Step 3: Build for hybrid from day one
Design integrations with:
- Warehouse management systems (WMS)
- Order management systems (OMS)
- Customer notification (ETA, handoff instructions)
- Returns workflows
In other words: don’t build “drone software.” Build supply chain software that supports drones.
Step 4: Localise operations, not just language
Vietnam execution lives in operational detail:
- Address formats and drop-point constraints
- Building management policies
- Cash-on-delivery edge cases (where relevant)
- Local partner SOPs
Localisation is a product requirement in logistics. Treat it that way.
People also ask: what should founders watch next?
When will drone delivery become common in Vietnam? Expect gradual rollout: pilots first, then controlled commercial lanes, then expansion as rules and infrastructure stabilise. The timeline depends more on regulation and drop-point infrastructure than on drone availability.
Will drones replace couriers? No. The durable model is hybrid. Couriers remain dominant for dense, multi-drop routes; drones fill specific gaps where speed, congestion bypass, or reliability justify them.
What’s the biggest risk for startups building around drone delivery? Betting the company on being the drone operator before regulatory clarity and unit economics are proven. The safer bet is the software layer that improves utilisation, compliance, and exception handling.
Where this fits in “AI dalam Logistik dan Rantaian Bekalan”

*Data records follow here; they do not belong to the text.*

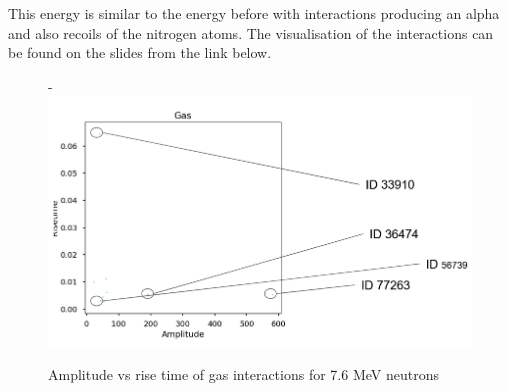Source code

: \documentclass[a4paper]{article}
\begin{document}
\noindent This energy is similar to the energy before with interactions producing an alpha and also recoils of the nitrogen atoms. The visualisation of the interactions can be found on the slides from the link below.
\begin{figure}[H]-
        \centering
        \includegraphics[width=1\linewidth]{Fast/gas-id-8.PNG}
        \caption{Amplitude vs rise time of gas interactions for 7.6 MeV neutrons}
        \label{fig:south2d}
        \end{figure}
\end{document}
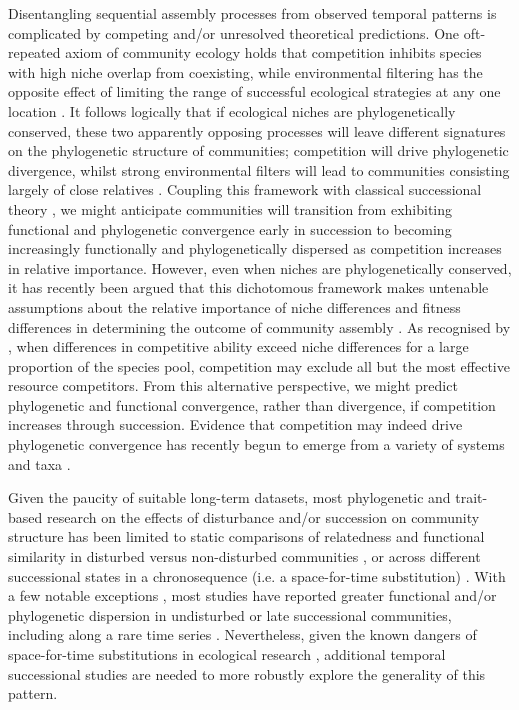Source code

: Disentangling sequential assembly processes from observed temporal patterns is complicated by competing and/or unresolved theoretical predictions. One oft-repeated axiom of community ecology holds that competition inhibits species with high niche overlap from coexisting, while environmental filtering has the opposite effect of limiting the range of successful ecological strategies at any one location \citep{Weiher1995, Stubbs2004, Purschke2013}. It follows logically that if ecological niches are phylogenetically conserved, these two apparently opposing processes will leave different signatures on the phylogenetic structure of communities; competition will drive phylogenetic divergence, whilst strong environmental filters will lead to communities consisting largely of close relatives \citep{Webb2000, Webb2002}. Coupling this framework with classical successional theory \citep{Clements1916, Connell1977, Walker1987, Wilson1999}, we might anticipate communities will transition from exhibiting functional and phylogenetic convergence early in succession to becoming increasingly functionally and phylogenetically dispersed as competition increases in relative importance. However, even when niches are phylogenetically conserved, it has recently been argued that this dichotomous framework makes untenable assumptions about the relative importance of niche differences and fitness differences in determining the outcome of community assembly \citep{Chesson2000, Mayfield2010}. As recognised by \citet{Mayfield2010}, when differences in competitive ability exceed niche differences for a large proportion of the species pool, competition may exclude all but the most effective resource competitors. From this alternative perspective, we might predict phylogenetic and functional convergence, rather than divergence, if competition increases through succession. Evidence that competition may indeed drive phylogenetic convergence has recently begun to emerge from a variety of systems and taxa \citep{Kunstler2012, Bennett2013, Price2013, Narwani2013}.

Given the paucity of suitable long-term datasets, most phylogenetic and trait-based research on the effects of disturbance and/or succession on community structure has been limited to static comparisons of relatedness and functional similarity in disturbed versus non-disturbed communities \citep{VERDU2007, Knapp2008, Dinnage2009, Helmus2010}, or across different successional states in a chronosequence (i.e. a space-for-time substitution) \citep{Verdu2009, Letcher2010, Kunstler2012, Purschke2013}. With a few notable exceptions \citep{Verdu2009,Kunstler2012}, most studies have reported greater functional and/or phylogenetic dispersion in undisturbed or late successional communities, including along a rare time series \citep{Norden2012}. Nevertheless, given the known dangers of space-for-time substitutions in ecological research \citep{Johnson2008}, additional temporal successional studies are needed to more robustly explore the generality of this pattern.

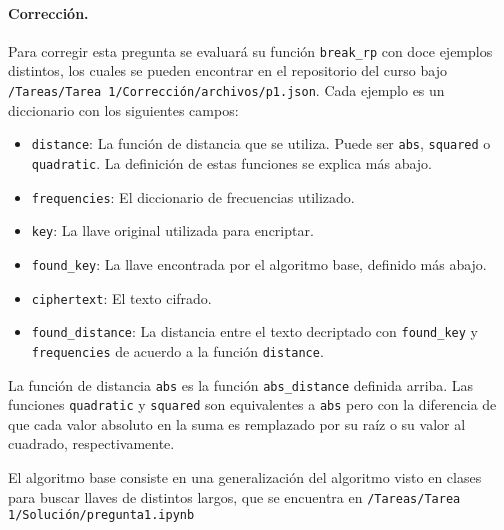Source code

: \paragraph{Corrección.} Para corregir esta pregunta se evaluará su función \texttt{break\_rp} con doce ejemplos distintos, los cuales se pueden encontrar en el repositorio del curso bajo \texttt{/Tareas/Tarea 1/Corrección/archivos/p1.json}. Cada ejemplo es un diccionario con los siguientes campos:
\begin{itemize}
  \item \texttt{distance}: La función de distancia que se utiliza. Puede ser \texttt{abs}, \texttt{squared} o \texttt{quadratic}. La definición de estas funciones se explica más abajo.
  \item \texttt{frequencies}: El diccionario de frecuencias utilizado.
  \item \texttt{key}: La llave original utilizada para encriptar.
  \item \texttt{found\_key}: La llave encontrada por el algoritmo base, definido más abajo.
  \item \texttt{ciphertext}: El texto cifrado.
  \item \texttt{found\_distance}: La distancia entre el texto decriptado con \texttt{found\_key} y \texttt{frequencies} de acuerdo a la función \texttt{distance}.
\end{itemize}

La función de distancia \texttt{abs} es la función \texttt{abs\_distance} definida arriba. Las funciones \texttt{quadratic} y \texttt{squared} son equivalentes a \texttt{abs} pero con la diferencia de que cada valor absoluto en la suma es remplazado por su raíz o su valor al cuadrado, respectivamente. 

El algoritmo base consiste en una generalización del algoritmo visto en clases para buscar llaves de distintos largos, que se encuentra en \texttt{/Tareas/Tarea 1/Solución/pregunta1.ipynb}

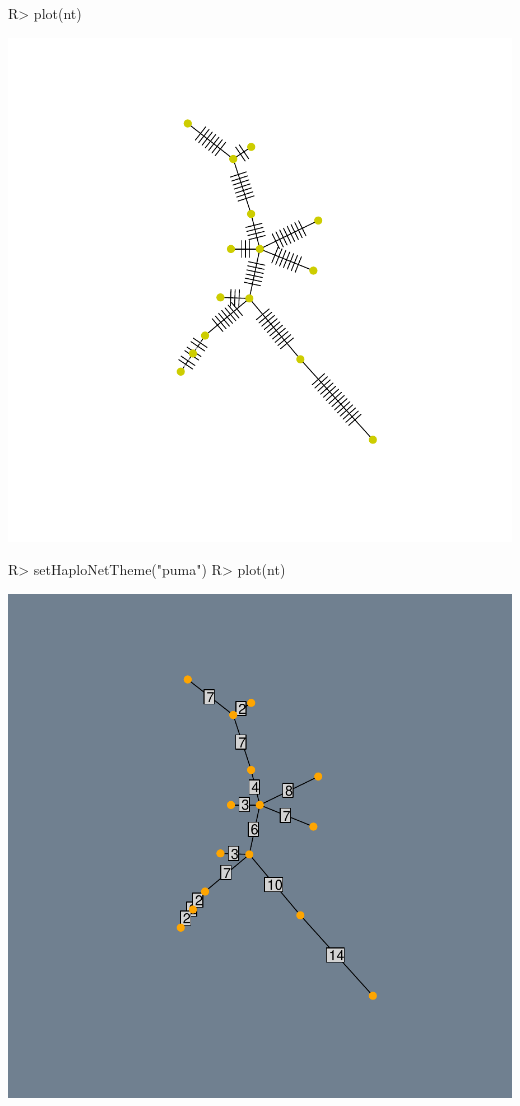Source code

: \documentclass[a4paper]{article}
\begin{document}
\begin{Schunk}
\begin{Sinput}
R> plot(nt)
\end{Sinput}
\end{Schunk}
\includegraphics{PlotHaploNet-005}


\begin{Schunk}
\begin{Sinput}
R> setHaploNetTheme("puma")
R> plot(nt)
\end{Sinput}
\end{Schunk}
\includegraphics{PlotHaploNet-006}
\end{document}
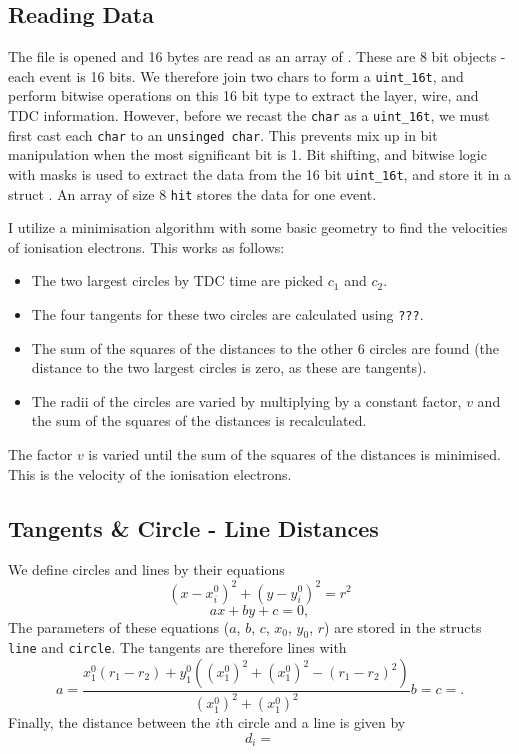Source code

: \documentclass[11pt]{article}
\begin{document}
\subsection{Reading Data}
\label{sec:reading}
The file is opened and 16 bytes are read as an array of . These are 8 bit objects - each event is 16 bits. We therefore join two chars to form a \texttt{uint\_16t}, and perform bitwise operations on this 16 bit type to extract the layer, wire, and TDC information. However, before we recast the \texttt{char} as a \texttt{uint\_16t}, we must first cast each \texttt{char} to an \texttt{unsinged char}. This prevents mix up in bit manipulation when the most significant bit is 1. Bit shifting, and bitwise logic with masks is used to extract the data from the 16 bit \texttt{uint\_16t}, and store it in a struct . An array of size 8 \texttt{hit} stores the data for one event.


I utilize a minimisation algorithm with some basic geometry to find the velocities of ionisation electrons. This works as follows:
\begin{itemize}
    \item The two largest circles by TDC time are picked $c_1$ and $c_2$.
    \item The four tangents for these two circles are calculated using \texttt{???}.
    \item The sum of the squares of the distances to the other 6 circles are found (the distance to the two largest circles is zero, as these are tangents).
    \item The radii of the circles are varied by multiplying by a constant factor, $v$ and the sum of the squares of the distances is recalculated.
\end{itemize}
The factor $v$ is varied until the sum of the squares of the distances is minimised. This is the velocity of the ionisation electrons.

\subsection{Tangents \& Circle - Line Distances}
\label{sec:tangents}
We define circles and lines by their equations
\begin{equation}
    (x - x^0_i)^2 + (y - y^0_i)^2 = r^2
    \label{eq:circle}
\end{equation}
\begin{equation}
    ax + by + c = 0,
    \label{eq:line}
\end{equation}
The parameters of these equations ($a$, $b$, $c$, $x_0$, $y_0$, $r$) are stored in the structs \texttt{line} and \texttt{circle}. The tangents are therefore lines with
\begin{equation}
    a = \frac{x^0_1(r_1-r_2) + y^0_1((x^0_1)^2 + (x^0_1)^2-(r_1 - r_2)^2)}{(x^0_1)^2 + (x^0_1)^2}
    b = 
    c = .
    \label{eq:tange/nts}
\end{equation}
Finally, the distance between the $i$th circle and a line is given by
\begin{equation}
    d_i = 
    \label{eq:dist}
\end{equation}
\end{document}
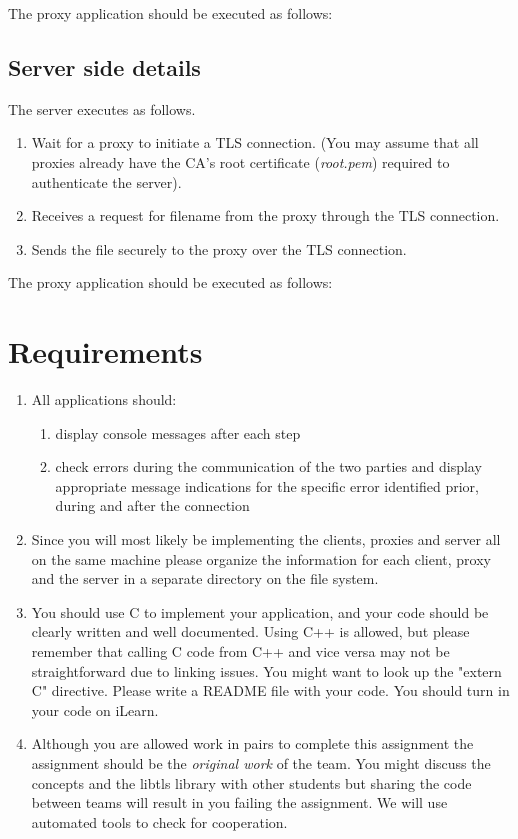 \documentclass[11pt]{article}
\begin{document}
The proxy application should be executed as follows:


\subsection{Server side details}
The server executes as follows.
\begin{enumerate}
\topsep=0pt\itemsep=0pt
\item
Wait for a proxy to initiate a TLS connection.
(You may assume that all proxies already have the CA's root certificate (\textit{root.pem}) required to authenticate the server).
\item
Receives a request for filename from the proxy through the TLS connection.
\item
Sends the file securely to the proxy over the TLS connection.
\end{enumerate}

The proxy application should be executed as follows:



\section{Requirements}
\begin{enumerate}
\topsep=0pt\itemsep=0pt
\item All applications should:
\begin{enumerate}
\topsep=0pt\itemsep=0pt
        \item display console messages after each step
        \item check errors during the communication of the two parties and 
          display appropriate message indications for the specific error 
          identified prior, during and after the connection
\end{enumerate}
\item Since you will most likely be implementing the clients, proxies and server
all on the same machine please organize the information for each client, proxy
and the server in a separate directory on the file system.
\item You should use C to implement your application, and your code 
should be clearly written and well documented. Using C++ is allowed, but please remember that calling C code from C++ and vice versa may not be straightforward due to linking issues. You might want to look up the "extern C" directive. Please write a README file with your code. You should turn in your code on iLearn.
\item Although you are allowed work in pairs to complete this 
assignment the assignment should be the {\it original work\/} of the team. 
You might discuss the concepts and the libtls library with other students but 
sharing the code between teams will result in you failing the assignment. 
We will use automated tools to check for cooperation. 
\end{enumerate}
\end{document}
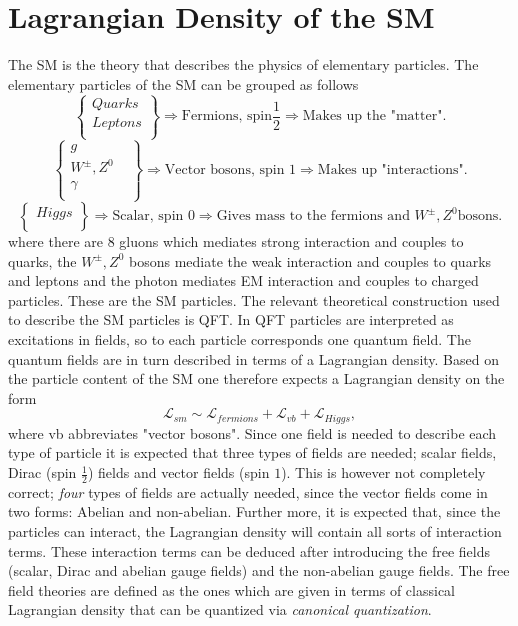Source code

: \chapter{Lagrangian Density of the SM}
The SM is the theory that describes the physics of elementary particles. The elementary particles of the SM can be grouped as follows
\begin{equation}
	\left.
	\begin{cases}
		Quarks\\
		Leptons\\
	\end{cases}\right \}\Rightarrow \text{Fermions, spin}\frac{1}{2}\Rightarrow\text{Makes up the "matter".}
\end{equation} 
\begin{equation}
	\left.
	\begin{cases}
		g & \\
		W^{\pm}, Z^0 \\
		\gamma & \\
	\end{cases}\right \}\Rightarrow \text{Vector bosons, spin 1}\Rightarrow \text{Makes up "interactions".}
\end{equation} 
\begin{equation}
	\left.
	\begin{cases}
		Higgs\\
	\end{cases}\right \}\Rightarrow \text{Scalar, spin 0}\Rightarrow\text{Gives mass to the fermions and } W^{\pm}, Z^0 \text{bosons.}
\end{equation} 
where there are 8 gluons which mediates strong interaction and couples to quarks, the $W^{\pm}, Z^0$ bosons mediate the weak interaction and couples to quarks and leptons and the photon mediates EM interaction and couples to charged particles. These are the SM particles. The relevant theoretical construction used to describe the SM particles is QFT. In QFT particles are interpreted as excitations in fields, so to each particle corresponds one quantum field. The quantum fields are in turn described in terms of a Lagrangian density. Based on the particle content of the SM one therefore expects a Lagrangian density on the form
\begin{equation}
	\mathcal{L}_{sm}\sim \mathcal{L}_{fermions}+\mathcal{L}_{vb}+\mathcal{L}_{Higgs},
	\label{SM lag}
\end{equation} 
where vb abbreviates "vector bosons". Since one field is needed to describe each type of particle it is expected that three types of fields are needed; scalar fields, Dirac (spin $\frac{1}{2}$) fields and vector fields (spin $1$). This is however not completely correct; \emph{four} types of fields are actually needed, since the vector fields come in two forms: Abelian and non-abelian. Further more, it is expected that, since the particles can interact, the Lagrangian density will contain all sorts of interaction terms. These interaction terms can be deduced after introducing the free fields (scalar, Dirac and abelian gauge fields) and the non-abelian gauge fields. The free field theories are defined as the ones which are given in terms of classical Lagrangian density that can be quantized via \emph{canonical quantization}. 

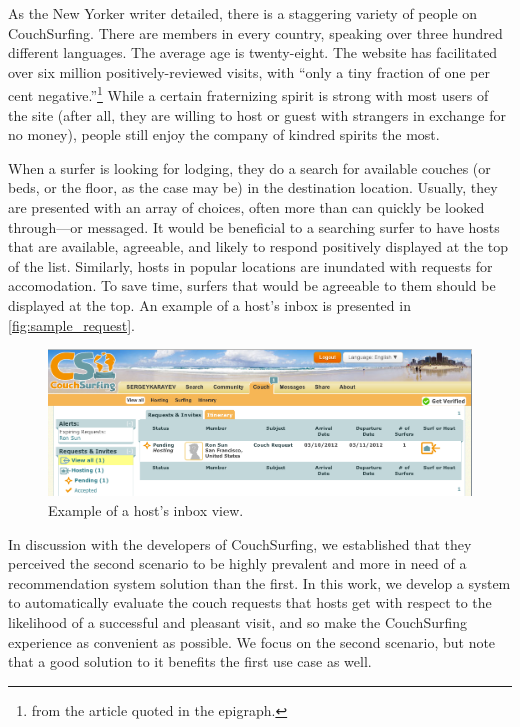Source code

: As the New Yorker writer detailed, there is a staggering variety of people on CouchSurfing.
There are members in every country, speaking over three hundred different languages.
The average age is twenty-eight.
The website has facilitated over six million positively-reviewed visits, with ``only a tiny fraction of one per cent negative.''\footnote{from the article quoted in the epigraph.}
While a certain fraternizing spirit is strong with most users of the site (after all, they are willing to host or guest with strangers in exchange for no money), people still enjoy the company of kindred spirits the most.

When a surfer is looking for lodging, they do a search for available couches (or beds, or the floor, as the case may be) in the destination location.
Usually, they are presented with an array of choices, often more than can quickly be looked through---or messaged.
It would be beneficial to a searching surfer to have hosts that are available, agreeable, and likely to respond positively displayed at the top of the list.
Similarly, hosts in popular locations are inundated with requests for accomodation.
To save time, surfers that would be agreeable to them should be displayed at the top.
An example of a host's inbox is presented in \autoref{fig:sample_request}.

\begin{figure}[ht]
\centering
\includegraphics[width=1\linewidth]{figures/screenshots/requests.png}
\caption{Example of a host's inbox view.}
\label{fig:sample_request}
\end{figure}

In discussion with the developers of CouchSurfing, we established that they perceived the second scenario to be highly prevalent and more in need of a recommendation system solution than the first.
In this work, we develop a system to automatically evaluate the couch requests that hosts get with respect to the likelihood of a successful and pleasant visit, and so make the CouchSurfing experience as convenient as possible.
We focus on the second scenario, but note that a good solution to it benefits the first use case as well.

Drone delivery is a flashy endpoint, but the series theme stays the same: AI wins by improving flow—of goods, data, and decisions. Ho Chi Minh City’s test is one more sign that Southeast Asia is ready to experiment with new distribution models. Singapore startups are well positioned to supply the enabling layer: optimisation, orchestration, and visibility.
If you’re planning Vietnam expansion, now is the right moment to map partners and identify the first narrow lane you can own—before everyone else rushes in with the same pitch deck.
What lane in Vietnam would your product improve immediately: time-critical delivery, inventory placement, or exception handling? The answer usually tells you what to build next.